Der Sonntagsblick brachte auf das Tapet, über was schon lange gemunkelt wurde: Gianni Infantino, Präsident des internationalen Fussball-Verbands (Fifa), hat seinen Wohnsitz nach Katar, an den Ort der nächsten WM verlegt. Hatte die Fifa diesen Umzug noch lange dementiert, begründet sie ihn nun auf erstaunliche Weise: Infantino verbringe die Hälfte der Arbeitszeit in Doha, das Haus in der katarischen Hauptstadt ermögliche es ihm, vermehrt mit seiner Familie zusammen zu sein.

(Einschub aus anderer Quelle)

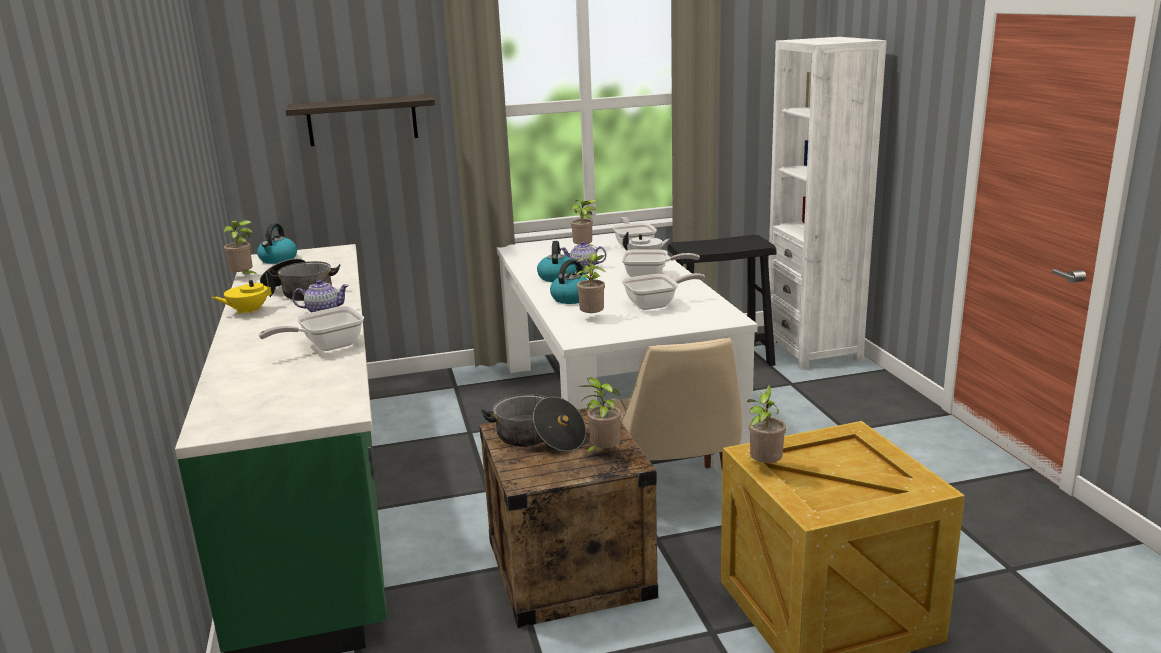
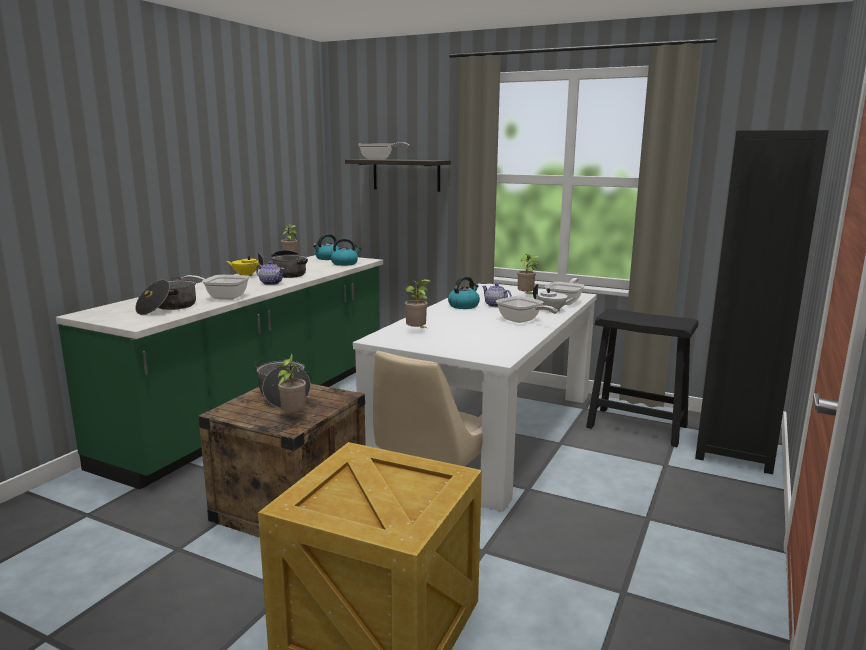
camera: 40 degrees right, 5 degrees down
kettle [550,259,588,304] -> kettle moved to [331,238,362,266]
frying pan [622,273,705,310] -> frying pan moved to [358,142,409,160]
potted plant [747,384,786,463] -> none
white bookcase [768,37,887,370] -> black bookcase [695,130,829,474]
none -> cooking pot [135,277,196,315]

Die Begeisterung für das Emirat beschränkt sich bei Infantino aber nicht nur auf familientaktische Gründe. Zu offensichtlich sind die wirtschaftlichen und politischen Verstrickungen. Als Infantino unlängst einen Teil der Fifa-Administration nach Paris auslagerte, quartierte er die neuen Büros im Hôtel de la Marine ein, einem spektakulären Stadtpalast, der im katarischen Besitz ist und unter anderem die Kunstsammlung von Hamad Bin Abdullah Al Thani, Cousin des Emirs von Katar, beherbergt. Und als sich der Fifa-Chef in der Schweiz mit dem (mittlerweile) zurückgetretenen Bundesanwalt Michael Lauber zum konspirativen Austausch traf, geschah dies im Hotel «Schweizerhof» in Bern. Besitzer: die katarische Königsfamilie.

Wegen besagter Treffen sind derzeit die beiden Sonderermittler der Bundesanwaltschaft, Ulrich Weder und Hans Maurer, dem Fifa-Patron auf den Fersen. In Katar werden sie aber sicher keinen Zugriff auf ihn haben. Dort legt der Emir Tamim bin Hamad Al Thani schützend die Hand über seine Freunde. Auch dies kann ein guter Grund für einen unkomplizierten Wohnortswechsel sein.